There were no 85-pitch rules in my day. Coaches instructed how to throw a curve ball. One former minor league pitcher coaching part-time at my high school tried to teach me how to throw both a knuckle ball and a split-fingered fast ball. My fingers and hands were too small, so we nixed that idea. But, I threw hard and often, never once feeling pain in my right arm or elbow. That injury occurred between my senior year in high school and college when I dislocated my right shoulder spiking a beach volleyball. It ended my baseball career.
Although not as critical as it is in playing football, baseball is a team sport and you learn quickly to back up your teammates on any given play.
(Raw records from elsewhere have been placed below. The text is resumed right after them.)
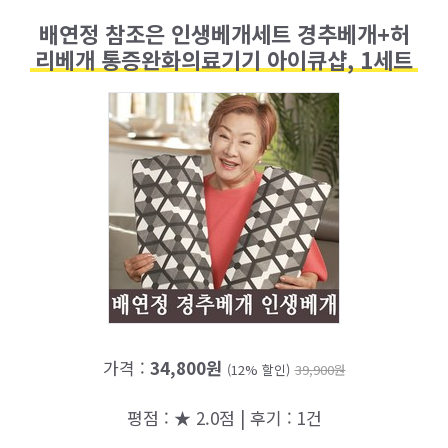
배연정 참조은 인생베개세트 경추베개+허
리베개 통증완화의료기기 아이큐샵, 1세트
가격 :
34,800원
(12% 할인)
39,900원
평점 : ★ 2.0점 | 후기 : 1건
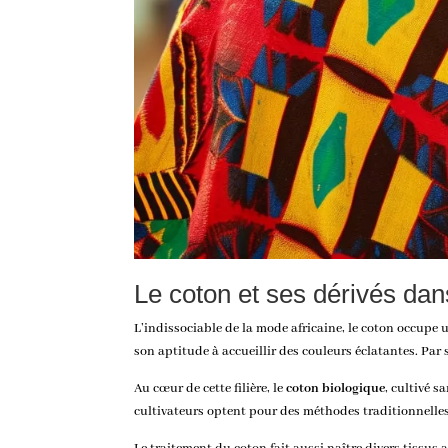
Le coton et ses dérivés dan
L’indissociable de la mode africaine, le coton occupe 
son aptitude à accueillir des couleurs éclatantes. Par s
Au cœur de cette filière, le
coton biologique
, cultivé 
cultivateurs optent pour des méthodes traditionnelles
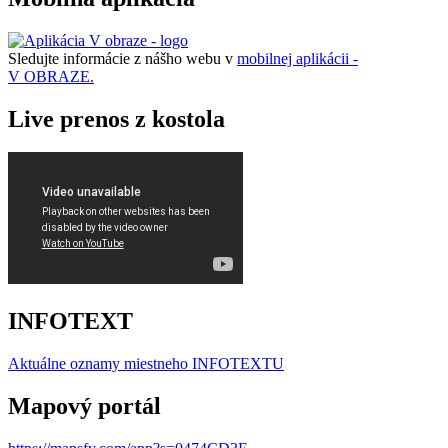
Sledujte informácie z nášho webu v
mobilnej aplikácii -
V OBRAZE.
Live prenos z kostola
INFOTEXT
Aktuálne oznamy miestneho I
NFOTEXTU
Mapový portál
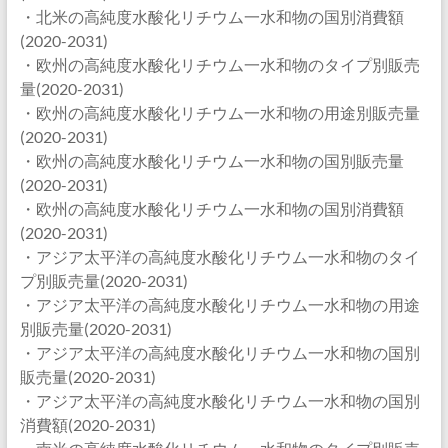
・北米の高純度水酸化リチウム一水和物の国別消費額
(2020-2031)
・欧州の高純度水酸化リチウム一水和物のタイプ別販売
量(2020-2031)
・欧州の高純度水酸化リチウム一水和物の用途別販売量
(2020-2031)
・欧州の高純度水酸化リチウム一水和物の国別販売量
(2020-2031)
・欧州の高純度水酸化リチウム一水和物の国別消費額
(2020-2031)
・アジア太平洋の高純度水酸化リチウム一水和物のタイ
プ別販売量(2020-2031)
・アジア太平洋の高純度水酸化リチウム一水和物の用途
別販売量(2020-2031)
・アジア太平洋の高純度水酸化リチウム一水和物の国別
販売量(2020-2031)
・アジア太平洋の高純度水酸化リチウム一水和物の国別
消費額(2020-2031)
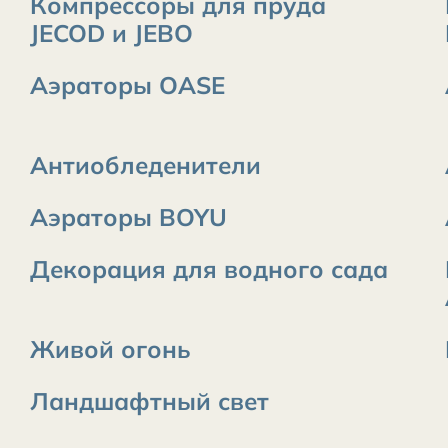
Компрессоры для пруда
JECOD и JEBO
Аэраторы OASE
Антиобледенители
Аэраторы BOYU
Декорация для водного сада
Живой огонь
Ландшафтный свет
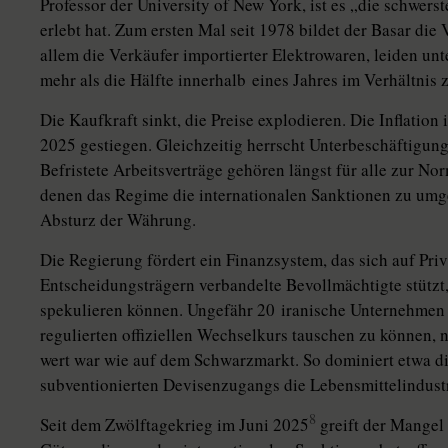
Professor der University of New York, ist es „die schwerst
erlebt hat. Zum ersten Mal seit 1978 bildet der Basar die
allem die Verkäufer importierter Elektrowaren, leiden un
mehr als die Hälfte innerhalb eines Jahres im Verhältnis 
Die Kaufkraft sinkt, die Preise explodieren. Die Inflation
2025 gestiegen. Gleichzeitig herrscht Unterbeschäftigung,
Befristete Arbeitsverträge gehören längst für alle zur 
denen das Regime die internationalen Sanktionen zu umg
Absturz der Währung.
Die Regierung fördert ein Finanzsystem, das sich auf Pr
Entscheidungsträgern verbandelte Bevollmächtigte stützt
spekulieren können. Ungefähr 20 iranische Unternehmen 
regulierten offiziellen Wechselkurs tauschen zu können, 
wert war wie auf dem Schwarzmarkt. So dominiert etwa d
subventionierten Devisenzugangs die Lebensmittel­industr
8
Seit dem Zwölftagekrieg im Juni 2025
greift der Mangel 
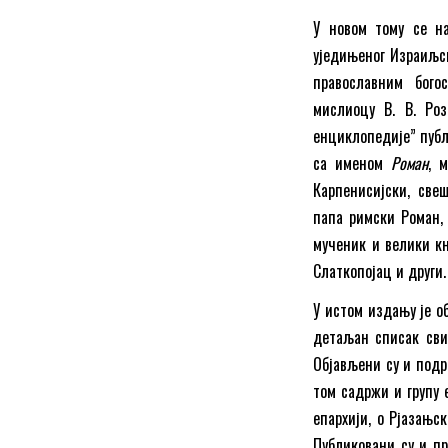
У новом тому се н
уједињеног Израиљск
православним бого
мислиоцу В. В. Роз
енциклопедије” публ
са именом
Роман
, 
Карпенисијски, све
папа римски Роман, 
мученик и велики к
Слаткопојац и други.
У истом издању је о
детаљан списак свит
Објављени су и подр
том садржи и групу 
епархији, о Рјазањс
Публиковани су и п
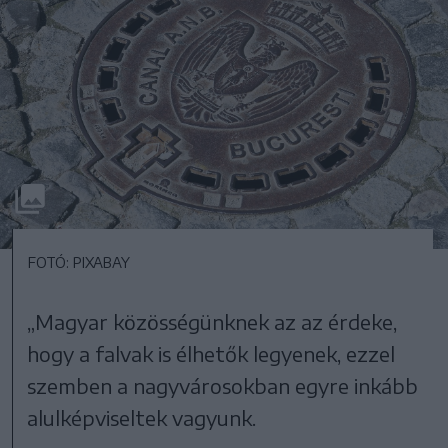
FOTÓ: PIXABAY
„Magyar közösségünknek az az érdeke,
hogy a falvak is élhetők legyenek, ezzel
szemben a nagyvárosokban egyre inkább
alulképviseltek vagyunk.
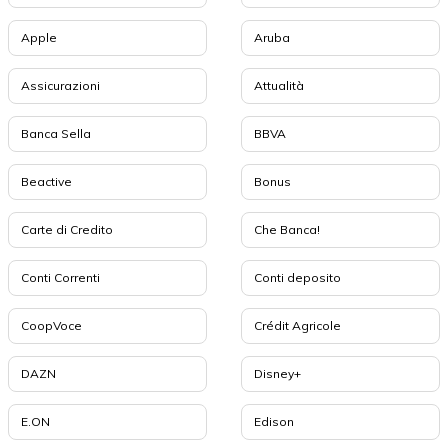
Apple
Aruba
Assicurazioni
Attualità
Banca Sella
BBVA
Beactive
Bonus
Carte di Credito
Che Banca!
Conti Correnti
Conti deposito
CoopVoce
Crédit Agricole
DAZN
Disney+
E.ON
Edison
Baseball teaches you a little about life, anticipating what you will do if the ball comes to you depending on the number of base runners, how many outs and what inning and score it is.
Little League requires every player to be in the game for at least one inning and it instills a sense of sportsmanship win or lose. Crying is okay. That's the essence of the game and what happens to the players after they grow into maturity is not the flaws as Jenkins sees them by blaming Little League as an organization.
Every year at Little League World Series time I am incredibly impressed by the athletic skills of these 11, 12 and 13-year-olds from around the world. How they handle the immense emotional pressure to excel is just short of amazing.
If that was me on the mound or playing right field, I probably would pee in my pants.